On page 40 we have an image of what is surely the main index to the collections.  What used to be a card catalogue is now a bunch of computers.  The architect has outdone himself by putting the computers way out of reach atop those self-conscious bar tables you find in trendy restaurants.  Likely, wheelchair users and other non-gymnasts will be off in a corner at an ordinary temporary desk. 



Principles 1,2 & 7 again.

On page 39 we seem to be looking into the cafe, which presents a long counter too high for a wheelchair user.  Doubtless the cashier will be elevated at some distance above a customer, and wheelchair users will have to fumble with the credit card machine and won't be allowed to see the register screen.

1,2 & 7........

Finally. on page 42, is what we hope architects learn in architect school.  A seamless blending of a ramp for accessibility and stairs for seating.  Wheelchairs can get to the lower level and virtually any seating level.  Bravo!


For this one act of inclusion, all is not forgiven.  Don't you believe the "oversight" excuse.  Disabled folk are invisible in Halifax, just as they're omitted in these 74 pages.  Clearly, this architect doesn't know from accessible.

Gus Reed


2 comments:

David MacLean said...

The accessibility of the seating area does blend very well.
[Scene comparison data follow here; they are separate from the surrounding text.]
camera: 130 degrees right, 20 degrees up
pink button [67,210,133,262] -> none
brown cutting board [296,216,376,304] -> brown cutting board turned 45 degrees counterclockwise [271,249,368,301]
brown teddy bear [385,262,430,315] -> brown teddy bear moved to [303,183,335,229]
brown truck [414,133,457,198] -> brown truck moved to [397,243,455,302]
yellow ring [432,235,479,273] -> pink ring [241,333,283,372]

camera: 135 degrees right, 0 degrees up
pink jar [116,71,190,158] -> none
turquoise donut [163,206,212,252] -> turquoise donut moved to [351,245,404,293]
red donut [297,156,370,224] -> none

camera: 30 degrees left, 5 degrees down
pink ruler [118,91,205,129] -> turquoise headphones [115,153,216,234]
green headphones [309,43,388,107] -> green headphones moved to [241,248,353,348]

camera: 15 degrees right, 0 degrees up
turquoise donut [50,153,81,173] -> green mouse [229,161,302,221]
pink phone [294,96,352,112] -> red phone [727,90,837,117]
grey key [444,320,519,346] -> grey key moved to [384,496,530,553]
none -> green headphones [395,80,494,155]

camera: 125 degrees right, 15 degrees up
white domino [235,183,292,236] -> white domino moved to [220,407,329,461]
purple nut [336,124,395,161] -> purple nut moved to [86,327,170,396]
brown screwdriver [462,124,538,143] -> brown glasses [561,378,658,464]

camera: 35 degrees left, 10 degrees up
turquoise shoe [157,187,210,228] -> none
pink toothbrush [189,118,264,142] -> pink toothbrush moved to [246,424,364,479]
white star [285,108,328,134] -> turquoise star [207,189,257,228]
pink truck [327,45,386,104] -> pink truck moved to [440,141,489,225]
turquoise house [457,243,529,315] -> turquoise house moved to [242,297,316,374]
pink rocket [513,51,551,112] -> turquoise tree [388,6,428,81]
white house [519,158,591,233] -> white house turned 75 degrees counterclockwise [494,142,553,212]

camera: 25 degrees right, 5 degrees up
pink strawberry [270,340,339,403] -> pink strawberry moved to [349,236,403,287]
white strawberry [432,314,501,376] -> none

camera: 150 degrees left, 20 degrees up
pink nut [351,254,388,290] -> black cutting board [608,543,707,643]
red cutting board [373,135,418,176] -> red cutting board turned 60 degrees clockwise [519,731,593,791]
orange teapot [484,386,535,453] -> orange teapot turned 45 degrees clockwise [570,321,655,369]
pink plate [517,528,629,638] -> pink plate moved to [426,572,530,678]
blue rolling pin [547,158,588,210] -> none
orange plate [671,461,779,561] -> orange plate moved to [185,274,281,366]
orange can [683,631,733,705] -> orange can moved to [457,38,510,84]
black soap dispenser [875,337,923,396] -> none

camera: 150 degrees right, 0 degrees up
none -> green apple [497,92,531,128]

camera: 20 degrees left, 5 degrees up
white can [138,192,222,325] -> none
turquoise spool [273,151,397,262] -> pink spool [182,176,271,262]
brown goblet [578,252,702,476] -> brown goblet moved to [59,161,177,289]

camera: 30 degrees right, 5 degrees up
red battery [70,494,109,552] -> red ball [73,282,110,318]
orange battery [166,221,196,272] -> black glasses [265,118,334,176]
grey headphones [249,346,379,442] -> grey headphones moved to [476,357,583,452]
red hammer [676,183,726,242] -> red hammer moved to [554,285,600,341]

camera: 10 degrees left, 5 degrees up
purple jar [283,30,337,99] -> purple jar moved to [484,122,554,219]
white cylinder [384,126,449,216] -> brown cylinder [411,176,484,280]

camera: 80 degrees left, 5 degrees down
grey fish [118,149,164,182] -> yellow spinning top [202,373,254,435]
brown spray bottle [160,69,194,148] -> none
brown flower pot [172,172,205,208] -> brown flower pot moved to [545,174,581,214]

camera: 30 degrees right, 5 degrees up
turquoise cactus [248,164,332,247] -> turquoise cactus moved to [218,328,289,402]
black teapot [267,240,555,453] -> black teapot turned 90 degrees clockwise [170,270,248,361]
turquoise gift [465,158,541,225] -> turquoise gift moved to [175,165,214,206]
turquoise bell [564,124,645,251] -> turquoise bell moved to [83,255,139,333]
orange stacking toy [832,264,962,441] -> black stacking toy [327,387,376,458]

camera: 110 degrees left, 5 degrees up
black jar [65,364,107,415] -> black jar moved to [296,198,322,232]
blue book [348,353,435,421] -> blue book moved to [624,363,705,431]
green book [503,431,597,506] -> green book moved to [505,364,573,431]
I would, however, like to see high curbs and/or handrails on the the leading edge of the upper ramp level. This could be a nasty spill waiting to happen if a wheel should slip off the edge!

Anonymous said...

Hi Library Fans,

Haven't been able to attend the meetings but am hoping that the new library will integrate the latest architectural thinking about accessibility for those who are "other-abled" - folks who use walkers, wheelchairs, canes, those who are blind and low-visioned and people who are deaf or hard of hearing. (I'm sure I've left someone out) Seems that the on-line planning docs, which state only that the building will be barrier-free, are a little thin. Halifax, indeed the province, is not famous for its accessibility and its old-fashioned by-laws and antique building codes haven't kept up with forward thinking communities in this area so observing minimum standards set by these laws and regulations won't be enough to make the new library as inclusive as it should or can be. Stairs are not inclusive but ramps and elevators are - wide doorways, automated doors, seating areas and meeting rooms that have room for everyone (and their equipment), low check-out counters for seated patrons, excellent lighting and equipment that is available to and easily usable by everyone is best. Our city has many places, including some libraries, that are simply off limits to people with disabilities - this library should break that mold and set the standard for the future. Canada recently ratified the United Nations Charter on the Rights of Persons with Disabilities so its time to stop blaming hilly terrain and lack of funds for its failure to be inclusive. Seek out disabled patrons and groups and get their views - folks may be too shy or simply not be able to get to your meetings. Parents of disabled children should be consulted too. This can be simply the best library ever! Good luck.